Information shown:
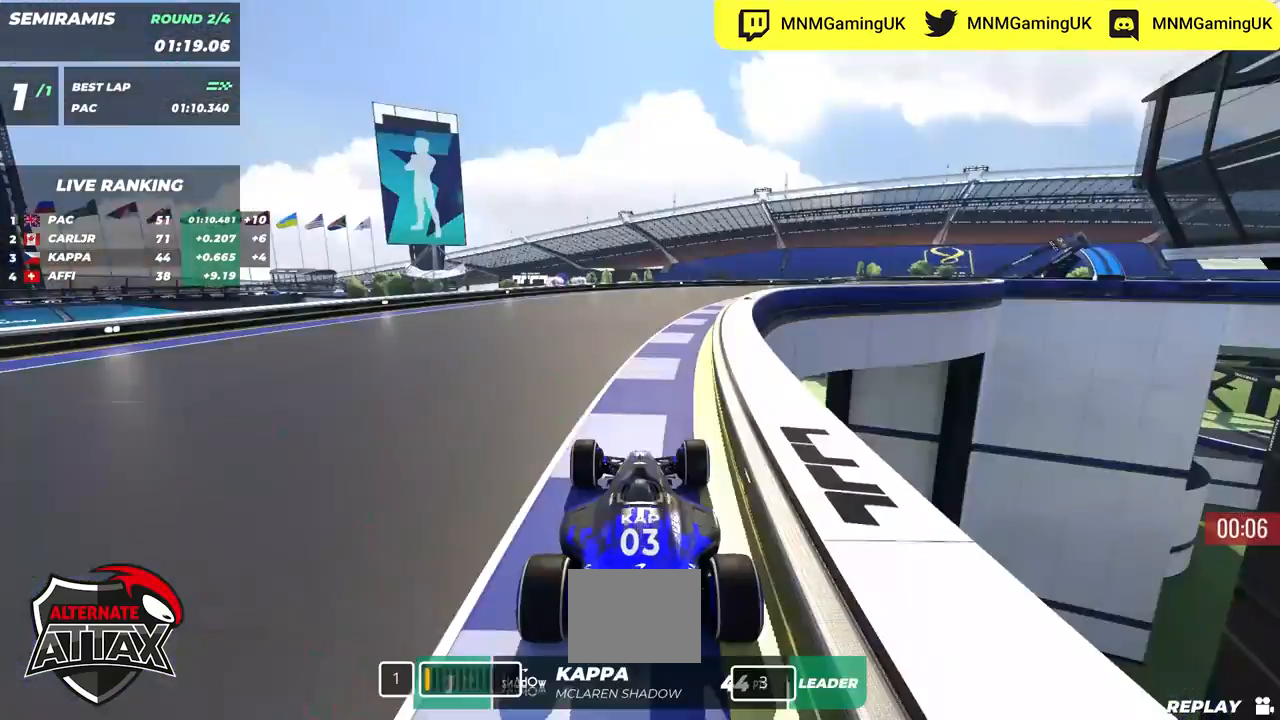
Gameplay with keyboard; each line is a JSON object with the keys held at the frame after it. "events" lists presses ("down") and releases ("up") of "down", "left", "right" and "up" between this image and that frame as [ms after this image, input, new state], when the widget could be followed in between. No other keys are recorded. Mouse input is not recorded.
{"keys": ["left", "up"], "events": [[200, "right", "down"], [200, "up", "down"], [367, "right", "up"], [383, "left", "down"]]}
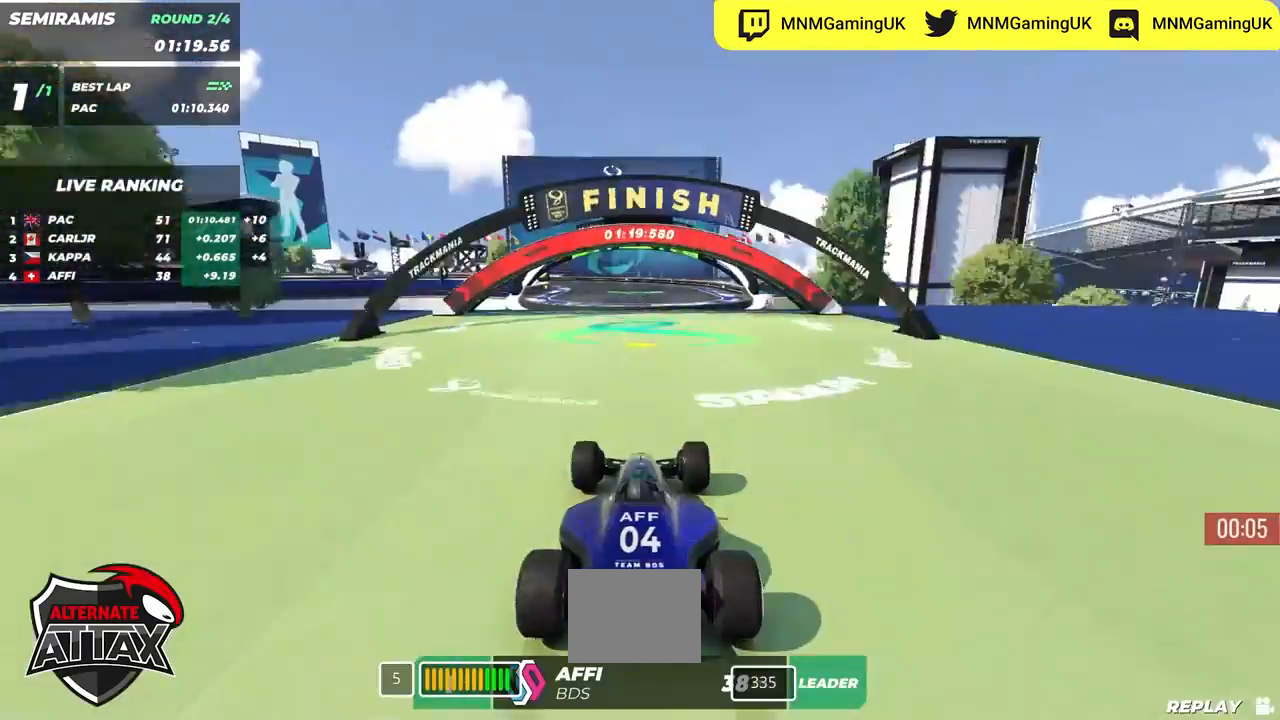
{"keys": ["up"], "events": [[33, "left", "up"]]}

What you will do: Lines of the data above that include the string "down" must each be copied.

Solution for this problem:
Gameplay with keyboard; each line is a JSON object with the keys held at the frame after it. "events" lists presses ("down") and releases ("up") of "down", "left", "right" and "up" between this image and that frame as [ms after this image, input, new state], when the widget could be followed in between. No other keys are recorded. Mouse input is not recorded.
{"keys": ["left", "up"], "events": [[200, "right", "down"], [200, "up", "down"], [367, "right", "up"], [383, "left", "down"]]}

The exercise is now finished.